* [What you will do]:
1. Using the article on The Voice of the Silk Road, judge whether each statement agrees with it: (a) the show is broadcast in the Uyghur language; (b) the show is recorded in a Xinjiang Television studio; (c) Sanubar Tursun served as a judge starting in 2014. For each, answer yes or no and quote the deciding words of the article.
2. Extend the article on The Voice of the Silk Road past its final sentence.

* [Document extract]:
- Also known as: The Voice of the Silk Road
- يىپەك يولى ساداسى 丝绸之路好声音 Sīchóu Zhī Lù Hǎo Shēngyīn
- Genre: Reality television
- Judges: Abdulla Abdurehim (2014–present) Mominjan Ablikim & Mewlan Memtimin (2020–present) Tashmuhemmet Batur & Aygul Ghulam (2020–present) Erkin Abdulla (2014–2018) Mahmut Sulayman (2014–2018) Nurnisa Abbas (2014–2018) Sanubar Tursun (2016–2018)
- Country of origin: China
- Original language: Uyghur
- No. of episodes: 4

Production
- Running time: By episode
- Production company: Talpa

Original release
- Network: XJTV-9
- Release: 2014 – present

Related
- The Voice franchise Sister show: The Voice of China Original: The Voice of Holland

= The Voice of the Silk Road =

The Voice of the Silk Road (يىپەك يولى ساداسى, Йипәк Йоли Садаси; 丝绸之路好声音 (Sīchóu Zhī Lù Hǎo Shēngyīn)) is a reality talent show based in Xinjiang, China and broadcast in the Uyghur language. The television show airs regularly on Xinjiang Television Channel 9. The show is recorded at the Xinjiang Arts Institute Concert Hall.

[Saved entries]

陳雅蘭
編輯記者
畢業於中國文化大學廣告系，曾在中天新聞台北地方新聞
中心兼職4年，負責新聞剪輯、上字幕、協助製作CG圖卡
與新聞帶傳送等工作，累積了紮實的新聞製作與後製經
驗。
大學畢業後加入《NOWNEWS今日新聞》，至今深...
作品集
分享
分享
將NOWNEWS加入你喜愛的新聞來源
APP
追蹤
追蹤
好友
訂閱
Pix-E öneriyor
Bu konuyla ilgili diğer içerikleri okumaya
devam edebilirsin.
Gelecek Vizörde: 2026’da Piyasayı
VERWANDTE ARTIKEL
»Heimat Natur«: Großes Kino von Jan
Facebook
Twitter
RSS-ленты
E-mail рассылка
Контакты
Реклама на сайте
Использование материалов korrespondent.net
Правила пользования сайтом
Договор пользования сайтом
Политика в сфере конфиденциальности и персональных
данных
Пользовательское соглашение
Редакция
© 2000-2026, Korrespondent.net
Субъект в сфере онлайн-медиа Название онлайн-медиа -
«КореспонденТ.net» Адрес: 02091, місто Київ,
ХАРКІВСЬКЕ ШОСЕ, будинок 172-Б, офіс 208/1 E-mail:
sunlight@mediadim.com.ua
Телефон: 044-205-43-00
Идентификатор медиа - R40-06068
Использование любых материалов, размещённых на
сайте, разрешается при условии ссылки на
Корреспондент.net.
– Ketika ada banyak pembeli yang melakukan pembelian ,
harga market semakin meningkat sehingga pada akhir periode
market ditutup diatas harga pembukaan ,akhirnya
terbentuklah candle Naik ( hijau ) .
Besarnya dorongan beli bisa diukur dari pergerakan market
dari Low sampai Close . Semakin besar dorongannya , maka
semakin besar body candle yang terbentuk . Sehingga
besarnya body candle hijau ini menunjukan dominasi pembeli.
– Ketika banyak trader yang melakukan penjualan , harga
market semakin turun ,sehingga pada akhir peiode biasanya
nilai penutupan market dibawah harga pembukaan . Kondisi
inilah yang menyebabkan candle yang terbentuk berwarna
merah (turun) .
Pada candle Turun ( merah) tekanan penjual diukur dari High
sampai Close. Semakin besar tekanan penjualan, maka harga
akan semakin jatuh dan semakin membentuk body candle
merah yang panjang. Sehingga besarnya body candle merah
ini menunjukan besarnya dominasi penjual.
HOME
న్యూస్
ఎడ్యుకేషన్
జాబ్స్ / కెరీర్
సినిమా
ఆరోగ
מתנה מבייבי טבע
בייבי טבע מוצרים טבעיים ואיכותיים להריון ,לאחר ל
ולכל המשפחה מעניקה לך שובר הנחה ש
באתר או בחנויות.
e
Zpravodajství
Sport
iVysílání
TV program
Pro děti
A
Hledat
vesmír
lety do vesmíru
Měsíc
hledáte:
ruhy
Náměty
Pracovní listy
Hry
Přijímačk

* [Responses for each task]:
1.
(a) Yes: "broadcast in the Uyghur language"
(b) No: "The show is recorded at the Xinjiang Arts Institute Concert Hall."
(c) No: "Sanubar Tursun (2016–2018)"

2.
The show premiered on 31 October 2014 as the first Uyghur televised singing competition of its kind and received positive reviews from the start.

==Format==
The television program is primarily conducted in Uyghur with Mandarin Chinese subtitles; occasionally, particularly when there are non-Uyghur, Mandarin-speaking contestants, participants and/or judges may converse in Mandarin, with Uyghur subtitles provided. Songs are typically sung in Uyghur, sometimes in Mandarin Chinese and occasionally in English. Contestants are typically, but not always, aspiring singers from Xinjiang or surrounding areas, including residents of other parts of China as well as Central Asia.

The format is similar to that of other television shows in The Voice franchise. The series consists of three phases: a blind audition, a battle phase and live performance shows. Prior to the start of the show there is a pre-screening process, to determine who may enter the competition; successful contestants may enter the blind audition phase of the competition. Only a select few contestants advance to the blind audition phase which is broadcast live on television.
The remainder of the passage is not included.